Translated, edited, and with an Introduction by Stanley Corngold
Featuring essays by Philip Roth, W. H Auden, and Walter Benjamin
“When Gregor Samsa woke up one morning from unsettling dreams, he found himself changed in his bed into a monstrous vermin.” With this startling, bizarre, yet surprisingly funny first sentence, Franz Kafka begins his masterpiece, The Metamorphosis. It is the story of a young man who, transformed overnight into a giant beetlelike insect, becomes an object of disgrace to his family, an outsider in his own home, a quintessentially alienated man. A harrowing—though absurdly comic—meditation on human feelings of inadequacy, guilt, and isolation, The Metamorphosis has taken its place as one of the most widely read and influential works of twentieth-century fiction.
This Modern Library edition collects Stanley Corngold’s acclaimed English translation—long hailed as the gold standard by scholars and general readers alike—along with seven critical essays by writers including Philip Roth, W. H. Auden, and Walter Benjamin, background and contextual material, and a new Introduction from Corngold himself.
About the Author:
Franz Kafka (1883-1924) was born of Jewish parents in Prague.

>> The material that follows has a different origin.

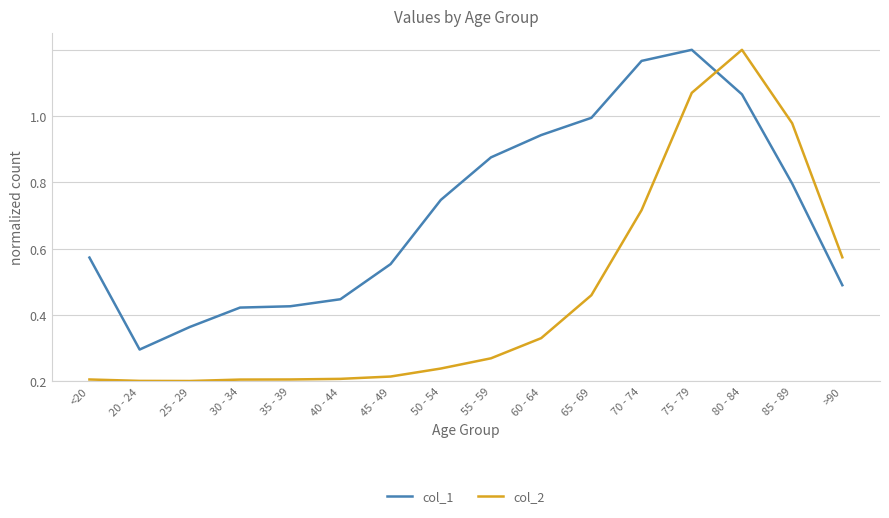

What are all the series names shown in the legend?

col_1, col_2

Several of his story collections were published in his lifetime and his novels, The Trial, The Castle, and Amerika, were published posthumously by his editor Max Brod.
The son of a well-to-do merchant, Franz Kafka was born in Prague in 1883 and died of tuberculosis in a sanatorium near Vienna in 1924. After earning a law degree in 1906, he worked most of his adult life at the Workers Accident Insurance Company for the Kingdom of Bohemia in Prague. Only a small portion of his writings were published during his lifetime; most of them, including the three unfinished novels, Amerika, The Trial, and The Castle, were published posthumously.
About the Translator:
Stanley Corngold is a professor emeritus of German and comparative literature at Princeton. He has published widely on modern German writers and thinkers (Nietzsche, Musil, Kraus, Mann, Benjamin, Adorno, among others), but for the most part he has been translating and writing on the work of Franz Kafka. In 2011 he was elected a Fellow of the American Academy of Arts & Sciences.